Sqoop Export Common Scenarios

1. export a Hive table to MySQL

1
2
3
4
5
6
7
sqoop export \
  --connect "jdbc:mysql://quickstart:3306/retail_db" \
  --username retail_dba \
  --password cloudera \
  --table products_export \
  --export-dir "/user/hive/warehouse/cca175/ps19/products_export" \
  --batch

NOTE:

  1. The --table and --export-dir variables are required for sqoop export.
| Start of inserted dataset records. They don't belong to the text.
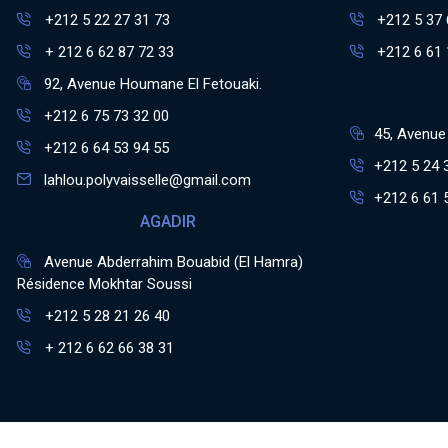
+212 5 22 27 31 73
+212 5 37 
+ 212 6 62 87 72 33
+212 6 61 
92, Avenue Houmane El Fetouaki.
+212 6 75 73 32 00
45, Avenue 
+212 6 64 53 94 55
+212 5 24 
lahlou.polyvaisselle@gmail.com
+212 6 61 
AGADIR
Avenue Abderrahim Bouabid (El Hamra)
Résidence Mokhtar Soussi
+212 5 28 21 26 40
+ 212 6 62 66 38 31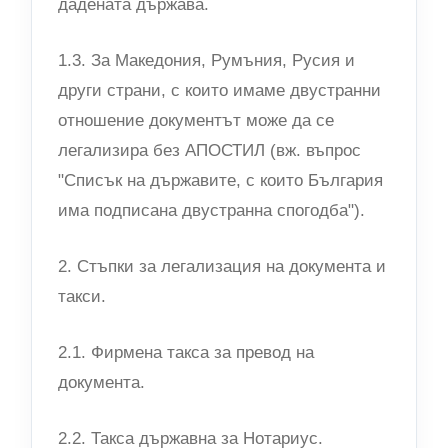
дадената държава.
1.3. За Македония, Румъния, Русия и
други страни, с които имаме двустранни
отношение документът може да се
легализира без АПОСТИЛ (вж. въпрос
"Списък на държавите, с които България
има подписана двустранна спогодба").
2. Стъпки за легализация на документа и
такси.
2.1. Фирмена такса за превод на
документа.
2.2. Такса държавна за Нотариус.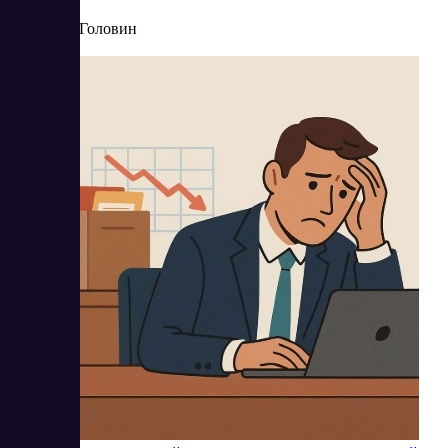
9/3/2025
Артур Головин
Читать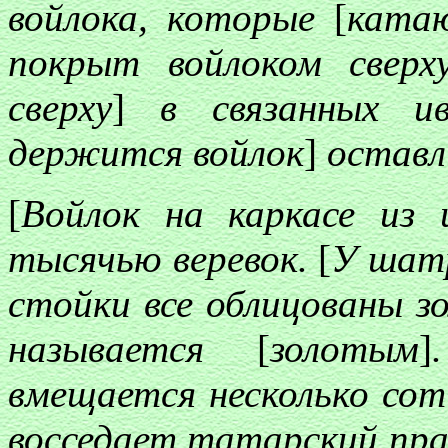
войлока, которые
[
ката
покрыт войлоком сверх
сверху
]
в связанных и
держится войлок
]
оставл
[
Войлок на каркасе из 
тысячью веревок.
[
У шат
стойки все облицованы 
называется
[
золотым
]
вмещается несколько сот
восседает татарский пр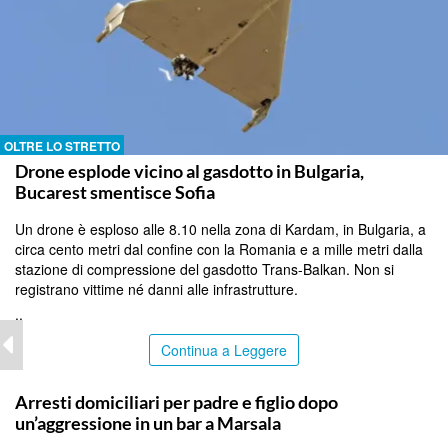
OLTRE LO STRETTO
Drone esplode vicino al gasdotto in Bulgaria,
Bucarest smentisce Sofia
Un drone è esploso alle 8.10 nella zona di Kardam, in Bulgaria, a
circa cento metri dal confine con la Romania e a mille metri dalla
stazione di compressione del gasdotto Trans-Balkan. Non si
registrano vittime né danni alle infrastrutture.
..
Continua a Leggere
TRAPANI
Arresti domiciliari per padre e figlio dopo
un’aggressione in un bar a Marsala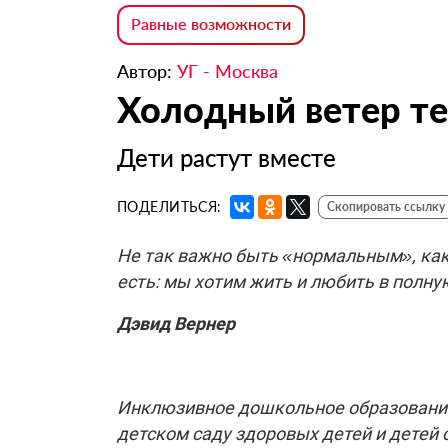
Равные возможности
Автор:
УГ - Москва
Холодный ветер те
Дети растут вместе
ПОДЕЛИТЬСЯ:
Скопировать ссылку
Не так важно быть «нормальным», как
есть: мы хотим жить и любить в полн
Дэвид Вернер
Инклюзивное дошкольное образование
детском саду здоровых детей и детей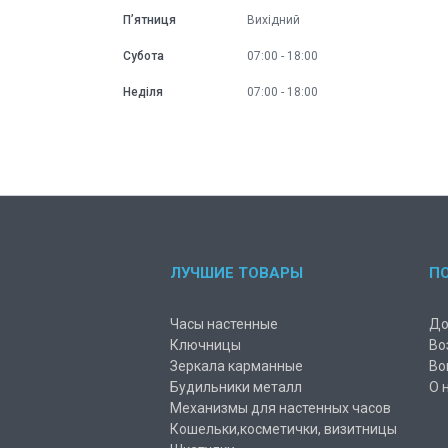
Пʼятниця
Вихідний
Субота
07:00
18:00
Неділя
07:00
18:00
ЛУЧШИЕ ТОВАРЫ
П
Часы настенные
До
Ключницы
Во
Зеркала карманные
Во
Будильники металл
О 
Механизмы для настенных часов
Кошельки,косметички, визитницы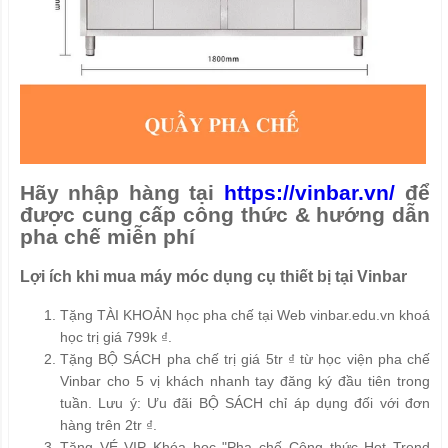
Hãy nhập hàng tại
https://vinbar.vn/
để
được cung cấp công thức & hướng dẫn
pha chế miễn phí
Lợi ích khi mua máy móc dụng cụ thiết bị tại Vinbar
Tặng TÀI KHOẢN học pha chế tại Web vinbar.edu.vn khoá
học trị giá 799k ₫.
Tặng BỘ SÁCH pha chế trị giá 5tr ₫ từ học viện pha chế
Vinbar cho 5 vị khách nhanh tay đăng ký đầu tiên trong
tuần. Lưu ý: Ưu đãi BỘ SÁCH chỉ áp dụng đối với đơn
hàng trên 2tr ₫.
Tặng VÉ VIP Khóa học "Pha chế Công thức Hot Trend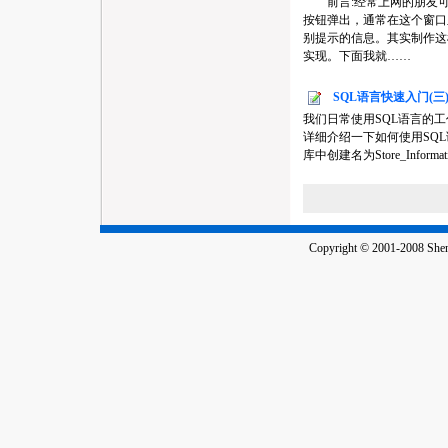
前言:经常上网的朋友可
按钮弹出，通常在这个窗口
别提示的信息。其实制作这样
实现。下面我就……
SQL语言快速入门(三
我们日常使用SQL语言的
详细介绍一下如何使用SQL
库中创建名为Store_Informatio
Copyright © 2001-2008 Shenz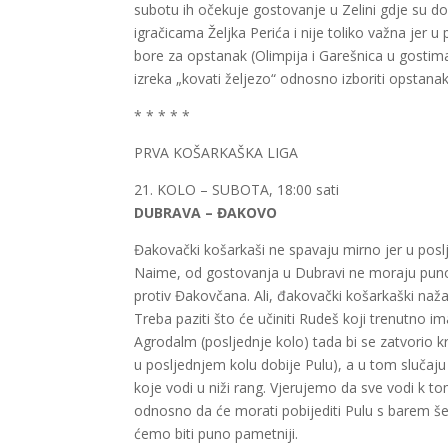
subotu ih očekuje gostovanje u Zelini gdje su do
igračicama Željka Perića i nije toliko važna jer u
bore za opstanak (Olimpija i Garešnica u gostim
izreka „kovati željezo“ odnosno izboriti opstanak
* * * * *
PRVA KOŠARKAŠKA LIGA
21. KOLO – SUBOTA, 18:00 sati
DUBRAVA – ĐAKOVO
Đakovački košarkaši ne spavaju mirno jer u posl
Naime, od gostovanja u Dubravi ne moraju puno oč
protiv Đakovčana. Ali, đakovački košarkaški naža
Treba paziti što će
učiniti Rudeš
koji trenutno im
Agrodalm (posljednje kolo) tada bi se zatvorio 
u posljednjem kolu dobije Pulu), a u tom slučaju 
koje vodi u niži rang. Vjerujemo da sve vodi k 
odnosno da će morati pobijediti Pulu
s barem
še
ćemo biti puno pametniji.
These specify the table to populate in the database, and the directory in HDFS that contains the source data.

2. export a Hive table and only update data in MySQL table

1
2
3
4
5
6
7
8
9
sqoop export \
  --connect "jdbc:mysql://quickstart:3306/retail_db" \
  --username retail_dba \
  --password cloudera \
  --table departments \
  --export-dir "/user/hive/warehouse/cca175/ps20/departments_new" \
  --update-mode updateonly \
  --update-key department_id \
  -m 5

NOTE:

  1. we can use --update-mode updateonly option to specify that we just want to update existing records and we don’t want insert any new data to the MySQL table. --update-key column_name variable is to specify the particular column_name that we use for updating existing data

3. export a Hive table and insert and update data in MySQL table

1
2
3
4
5
6
7
8
9
sqoop export \
  --connect "jdbc:mysql://quickstart:3306/retail_db" \
  --username retail_dba \
  --password cloudera \
  --table departments \
  --export-dir "/user/hive/warehouse/cca175/ps20/departments_new" \
  --update-mode allowinsert \
  --update-key department_id \
  -m 5

NOTE

  1. Different with previous scenario, now we need to use --update-mode allowinsert to tell sqoop that we are not only want to update existing data, but inserting new data to the MySQL table

4. export a Hive table and replace null characters

 1
 2
 3
 4
 5
 6
 7
 8
 9
10
11
sqoop export \
  --connect "jdbc:mysql://quickstart:3306/retail_db" \
  --username retail_dba \
  --password cloudera \
  --table products \
  --export-dir "/user/hive/warehouse/cca175/" \
  --input-fields-terminated-by "\001" \
  --input-lines-terminated-by "\n" \
  --input-null-string "" \
  --input-null-non-string -999 \
  -m 1

NOTE:

  1. we can use --input-fields-terminated-by option to setup the input data delimiter in Hive. The default fields delimiter in Hive is \001. Similarly, --input-lines-terminated-by option is to setup the lines delimiter and the Hive default value is “\n”.
  2. --input-null-string option is to replace all the null string-typed value to the character we want. Whilst, --input-null-non-string option is to replace all the null non-string-typed value.